- Given records -

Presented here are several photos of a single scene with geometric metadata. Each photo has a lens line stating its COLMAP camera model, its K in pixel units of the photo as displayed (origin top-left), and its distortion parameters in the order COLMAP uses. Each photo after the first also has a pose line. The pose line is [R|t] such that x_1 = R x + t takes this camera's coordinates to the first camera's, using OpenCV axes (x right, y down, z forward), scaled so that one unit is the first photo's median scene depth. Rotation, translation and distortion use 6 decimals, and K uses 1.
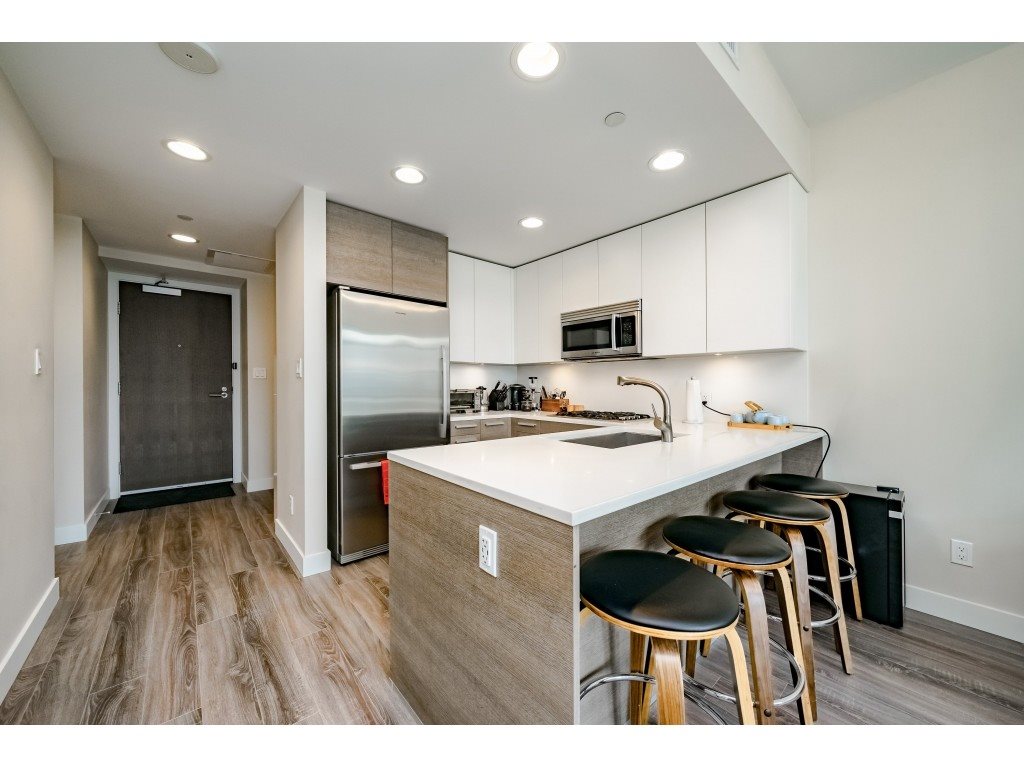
lens RADIAL K [[381.0, 0, 498.9], [0, 381.0, 398.6], [0, 0, 1]] dist [0.000563, -0.000149]
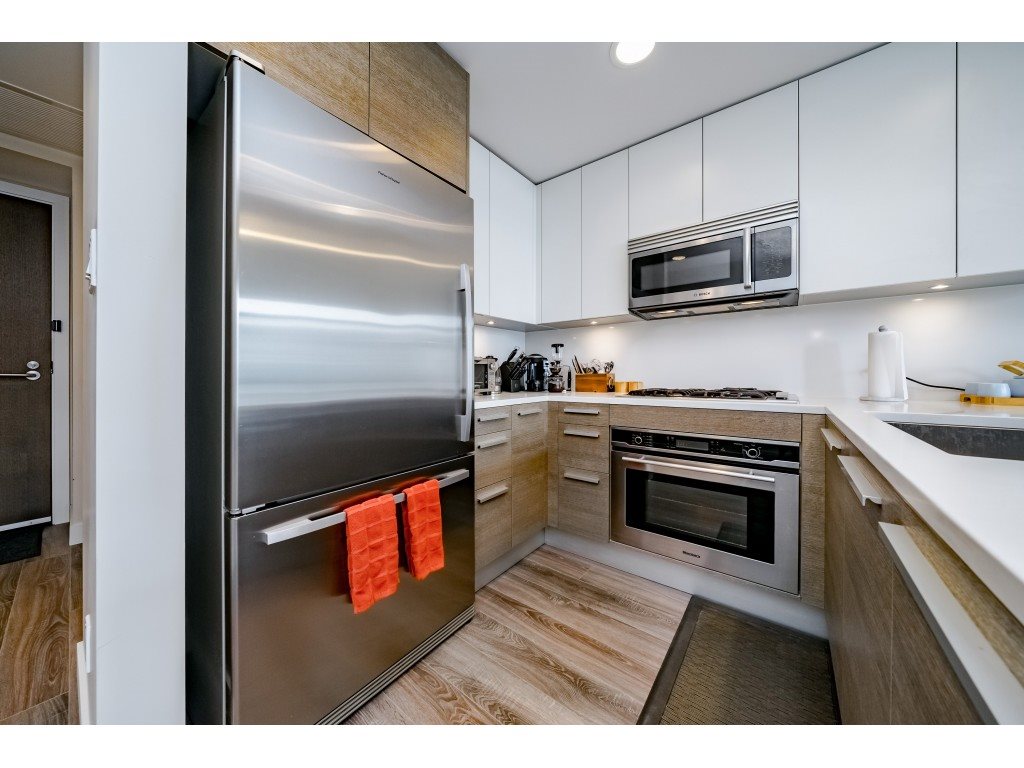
lens RADIAL K [[352.9, 0, 507.9], [0, 352.9, 376.4], [0, 0, 1]] dist [-0.006093, -0.000048]
pose [[0.978485, -0.008379, 0.206147, -0.149387], [0.014074, 0.999558, -0.026176, 0.021212], [-0.205837, 0.028514, 0.978171, 0.408298]]
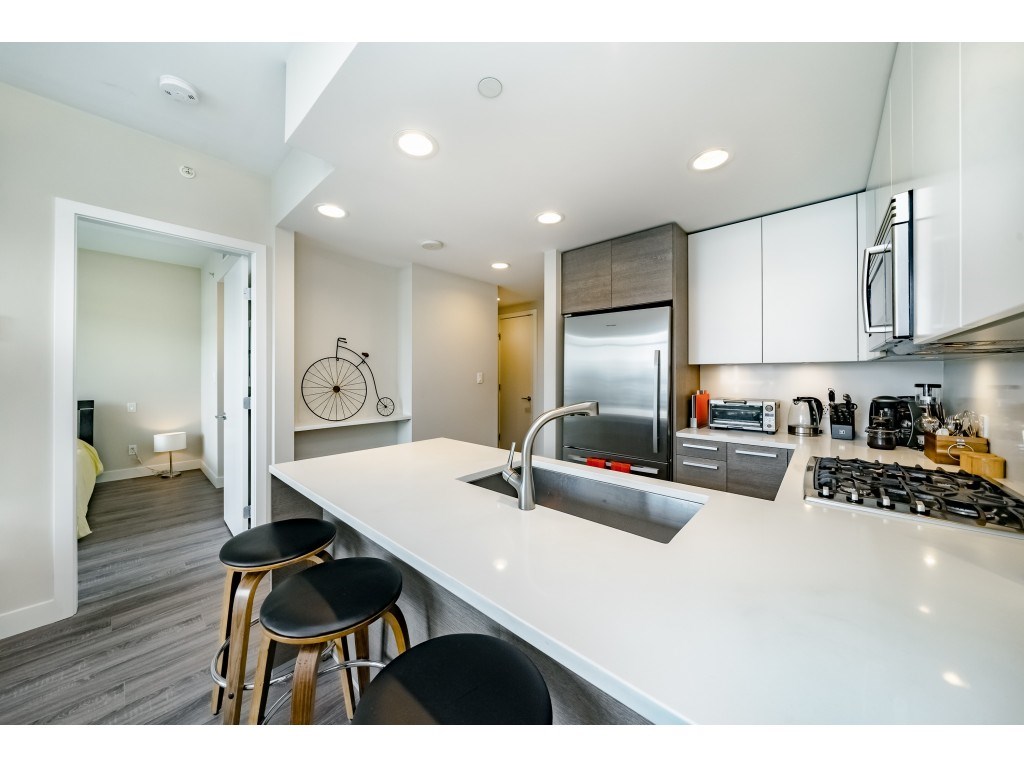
lens RADIAL K [[352.9, 0, 507.9], [0, 352.9, 376.4], [0, 0, 1]] dist [-0.006093, -0.000048]
pose [[0.140726, -0.002192, -0.990046, 0.490662], [-0.030366, 0.999518, -0.006529, -0.048004], [0.989583, 0.030982, 0.140592, 0.423075]]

- What the task requires -
Reproduce all of the lines above exactly, leaving out the pictures.

- Response to this exercise -
Presented here are several photos of a single scene with geometric metadata. Each photo has a lens line stating its COLMAP camera model, its K in pixel units of the photo as displayed (origin top-left), and its distortion parameters in the order COLMAP uses. Each photo after the first also has a pose line. The pose line is [R|t] such that x_1 = R x + t takes this camera's coordinates to the first camera's, using OpenCV axes (x right, y down, z forward), scaled so that one unit is the first photo's median scene depth. Rotation, translation and distortion use 6 decimals, and K uses 1.
lens RADIAL K [[381.0, 0, 498.9], [0, 381.0, 398.6], [0, 0, 1]] dist [0.000563, -0.000149]
lens RADIAL K [[352.9, 0, 507.9], [0, 352.9, 376.4], [0, 0, 1]] dist [-0.006093, -0.000048]
pose [[0.978485, -0.008379, 0.206147, -0.149387], [0.014074, 0.999558, -0.026176, 0.021212], [-0.205837, 0.028514, 0.978171, 0.408298]]
lens RADIAL K [[352.9, 0, 507.9], [0, 352.9, 376.4], [0, 0, 1]] dist [-0.006093, -0.000048]
pose [[0.140726, -0.002192, -0.990046, 0.490662], [-0.030366, 0.999518, -0.006529, -0.048004], [0.989583, 0.030982, 0.140592, 0.423075]]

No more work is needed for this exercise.